MOULINIER Pierre
La Naissance de l’étudiant moderne (XIXe siècle), Paris, Belin, 2002, 336 p.

Livre lu par Nicole Fouché, CNRS

Janvier 2004

L’image de l’" étudiant moderne ", telle qu’on se le représente aujourd’hui, s’enracine dans la culture et dans la société françaises entre 1814 et la Première Guerre mondiale. Elle est en place à la veille de 1914. Tel est l’argument de ce livre.

On ne peut pas alors parler de démocratisation des études supérieures, mais on observe déjà quelques traits constitutifs du phénomène qui se développera plus tard (2 500 élèves environ dans les facultés parisiennes au début du siècle ; 42 000 en France en 1914 ; près de 2,5 millions en 2000) : augmentation des effectifs étudiants, diversification sociale du milieu, développement de l’enseignement supérieur provincial ainsi qu’entrée dans l’université française de deux nouvelles catégories d’étudiants : les étrangers et les femmes. Cette croissance est indissociable des changements économiques, culturels et sociaux de la période : amélioration de l’image sociale du médecin, développement du féminisme, accroissement des effectifs des barreaux, besoin d’enseignants dans l’éducation primaire, secondaire et supérieure, besoin de scientifiques et d’ingénieurs dans la société française, etc. Le sérieux dans les études devient la norme (cela change avec le dilettantisme du début de siècle). L’accroissement des effectifs étudiants a pour corollaires la naissance et le développement des associations corporatives. Les étudiants se dotent d’une capacité grandissante d’agir sur les réformes universitaires, voire sur la vie politique.
L’étudiant acquiert une visibilité sociale de plus en plus importante. De nouvelles formes sociales, culturelles et politiques se développent : vie de café, bals étudiants, œuvres d’entraide, associations religieuses, sociétés secrètes, débuts d’une presse écrite, organisation de syndicats, de groupements politiques. On y trouve tous les courants et donc toutes les expressions de la société : de l’antisémitisme violent et des excès des Camelots du roi aux revendications ultra-corporatistes des carabins. L’Université devient un creuset pour des engagements individuels qui se poursuivront ultérieurement.
Le siècle (1814-1914) n’accouche pas brutalement de ces nouvelles structures. Cinquante années de tâtonnements sont nécessaires et la Belle Époque a entériné ces évolutions. La Grande Guerre, loin de les mettre en cause, aura pour conséquence de les accélérer.

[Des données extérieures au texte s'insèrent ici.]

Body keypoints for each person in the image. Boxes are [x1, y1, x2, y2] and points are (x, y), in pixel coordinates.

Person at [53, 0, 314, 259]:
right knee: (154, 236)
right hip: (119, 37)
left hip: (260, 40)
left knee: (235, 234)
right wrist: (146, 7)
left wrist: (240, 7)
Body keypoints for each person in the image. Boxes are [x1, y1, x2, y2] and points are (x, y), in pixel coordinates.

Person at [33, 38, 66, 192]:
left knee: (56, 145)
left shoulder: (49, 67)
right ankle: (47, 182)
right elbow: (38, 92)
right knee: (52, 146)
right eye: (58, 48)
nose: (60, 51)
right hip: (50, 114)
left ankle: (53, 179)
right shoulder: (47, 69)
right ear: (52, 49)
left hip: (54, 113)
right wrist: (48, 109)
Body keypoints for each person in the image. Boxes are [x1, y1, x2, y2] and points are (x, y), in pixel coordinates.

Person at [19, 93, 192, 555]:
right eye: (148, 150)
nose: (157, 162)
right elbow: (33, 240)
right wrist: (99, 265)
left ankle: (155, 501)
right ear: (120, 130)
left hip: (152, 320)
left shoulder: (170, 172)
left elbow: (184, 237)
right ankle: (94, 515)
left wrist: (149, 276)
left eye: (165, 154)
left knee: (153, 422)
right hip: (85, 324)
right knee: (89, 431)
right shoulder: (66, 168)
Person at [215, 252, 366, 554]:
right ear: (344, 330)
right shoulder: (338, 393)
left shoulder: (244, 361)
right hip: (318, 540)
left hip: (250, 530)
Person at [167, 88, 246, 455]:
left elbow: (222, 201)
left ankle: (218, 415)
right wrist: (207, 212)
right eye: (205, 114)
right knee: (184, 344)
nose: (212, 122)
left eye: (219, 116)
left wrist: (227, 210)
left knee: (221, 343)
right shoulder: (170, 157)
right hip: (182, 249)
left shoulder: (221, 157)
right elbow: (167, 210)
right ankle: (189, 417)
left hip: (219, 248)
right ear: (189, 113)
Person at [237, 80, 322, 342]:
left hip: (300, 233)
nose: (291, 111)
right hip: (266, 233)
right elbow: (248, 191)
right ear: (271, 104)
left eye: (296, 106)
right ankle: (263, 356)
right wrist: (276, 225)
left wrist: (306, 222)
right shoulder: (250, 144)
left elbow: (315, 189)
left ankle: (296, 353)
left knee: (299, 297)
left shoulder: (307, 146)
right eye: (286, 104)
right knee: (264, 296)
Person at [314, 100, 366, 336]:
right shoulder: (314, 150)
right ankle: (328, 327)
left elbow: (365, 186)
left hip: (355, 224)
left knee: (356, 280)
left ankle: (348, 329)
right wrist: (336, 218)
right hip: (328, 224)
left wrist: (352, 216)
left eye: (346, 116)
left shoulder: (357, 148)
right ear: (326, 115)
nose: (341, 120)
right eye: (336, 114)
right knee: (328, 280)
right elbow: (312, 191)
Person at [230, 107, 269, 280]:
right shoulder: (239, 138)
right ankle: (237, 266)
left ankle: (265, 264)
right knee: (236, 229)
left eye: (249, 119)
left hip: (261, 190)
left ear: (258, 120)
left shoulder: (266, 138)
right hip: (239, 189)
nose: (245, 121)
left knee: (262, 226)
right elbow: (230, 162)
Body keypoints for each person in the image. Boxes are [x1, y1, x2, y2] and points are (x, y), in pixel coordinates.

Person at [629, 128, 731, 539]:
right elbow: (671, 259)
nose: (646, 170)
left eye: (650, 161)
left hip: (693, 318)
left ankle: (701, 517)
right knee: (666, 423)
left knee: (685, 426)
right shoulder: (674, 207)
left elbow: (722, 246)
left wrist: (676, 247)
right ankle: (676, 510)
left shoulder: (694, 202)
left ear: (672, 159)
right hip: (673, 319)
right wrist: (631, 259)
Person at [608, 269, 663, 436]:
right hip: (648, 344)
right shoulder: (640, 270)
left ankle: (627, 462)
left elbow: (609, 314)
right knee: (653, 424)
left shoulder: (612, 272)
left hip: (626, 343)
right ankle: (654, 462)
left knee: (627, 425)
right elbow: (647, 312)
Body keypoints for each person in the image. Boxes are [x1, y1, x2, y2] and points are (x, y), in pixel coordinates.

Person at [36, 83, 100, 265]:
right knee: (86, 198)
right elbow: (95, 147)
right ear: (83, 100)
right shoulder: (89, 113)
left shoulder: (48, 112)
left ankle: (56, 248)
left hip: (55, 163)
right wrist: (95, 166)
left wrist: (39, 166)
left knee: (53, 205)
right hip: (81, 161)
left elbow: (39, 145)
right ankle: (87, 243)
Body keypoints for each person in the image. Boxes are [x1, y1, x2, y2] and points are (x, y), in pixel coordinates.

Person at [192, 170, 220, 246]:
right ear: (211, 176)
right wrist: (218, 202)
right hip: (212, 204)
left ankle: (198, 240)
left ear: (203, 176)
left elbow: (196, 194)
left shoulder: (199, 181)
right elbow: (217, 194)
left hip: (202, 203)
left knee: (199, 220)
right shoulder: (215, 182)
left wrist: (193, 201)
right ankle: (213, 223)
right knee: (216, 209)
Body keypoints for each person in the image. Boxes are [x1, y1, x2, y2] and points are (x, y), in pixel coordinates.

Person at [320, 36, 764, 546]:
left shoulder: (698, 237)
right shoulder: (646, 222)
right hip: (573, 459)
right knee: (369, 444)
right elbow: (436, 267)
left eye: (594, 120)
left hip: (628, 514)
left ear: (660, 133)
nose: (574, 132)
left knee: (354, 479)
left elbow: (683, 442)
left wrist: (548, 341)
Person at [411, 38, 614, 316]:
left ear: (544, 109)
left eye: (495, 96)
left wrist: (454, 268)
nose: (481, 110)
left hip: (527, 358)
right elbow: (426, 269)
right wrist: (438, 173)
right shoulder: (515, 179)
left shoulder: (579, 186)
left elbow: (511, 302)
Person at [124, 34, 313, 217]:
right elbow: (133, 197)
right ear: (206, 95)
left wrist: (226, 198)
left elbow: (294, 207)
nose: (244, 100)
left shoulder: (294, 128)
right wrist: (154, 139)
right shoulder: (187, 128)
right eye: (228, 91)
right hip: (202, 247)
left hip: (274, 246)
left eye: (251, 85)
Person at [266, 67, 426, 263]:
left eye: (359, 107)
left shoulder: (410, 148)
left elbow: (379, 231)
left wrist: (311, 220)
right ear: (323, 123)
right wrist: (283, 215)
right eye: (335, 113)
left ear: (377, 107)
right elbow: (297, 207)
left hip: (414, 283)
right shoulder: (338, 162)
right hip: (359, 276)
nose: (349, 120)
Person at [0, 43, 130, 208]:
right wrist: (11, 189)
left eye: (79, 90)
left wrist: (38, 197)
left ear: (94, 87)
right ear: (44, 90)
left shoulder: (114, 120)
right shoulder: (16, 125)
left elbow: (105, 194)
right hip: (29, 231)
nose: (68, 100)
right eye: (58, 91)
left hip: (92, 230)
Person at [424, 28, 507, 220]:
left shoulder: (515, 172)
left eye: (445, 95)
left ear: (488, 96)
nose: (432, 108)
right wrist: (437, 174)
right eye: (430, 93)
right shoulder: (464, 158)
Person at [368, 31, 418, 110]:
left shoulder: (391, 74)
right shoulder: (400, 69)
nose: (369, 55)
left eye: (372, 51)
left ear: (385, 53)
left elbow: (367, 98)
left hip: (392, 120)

Tous ceux qui ont fréquenté ou fréquentent aujourd’hui l’Université doivent lire cet ouvrage. Outre la qualité de sa documentation et de son expression (46 pages de notes et de sources, 27 tableaux récapitulatifs concernant les informations susceptibles d’être quantifiées, un texte très clair et très fluide), il fait prendre conscience aux historiens qui travaillent sur le milieu étudiant (culture, migrations, histoire des idées, histoire politique et religieuse…) que l’" étudiant contemporain " n’est pas le fruit d’une rupture ni d’une crise. Il émerge, avec les traits qu’on lui connaît aujourd’hui, dans la seconde moitié du XIXe siècle. Contrairement à ce qu’on dit souvent, le monde étudiant n’est pas fermé, à part, confiné aux étroites limites des universités, c’est un monde très réactif qui se construit (en phase ou en opposition) en fonction des sollicitations économiques, sociales et culturelles environnantes, en prise avec son époque.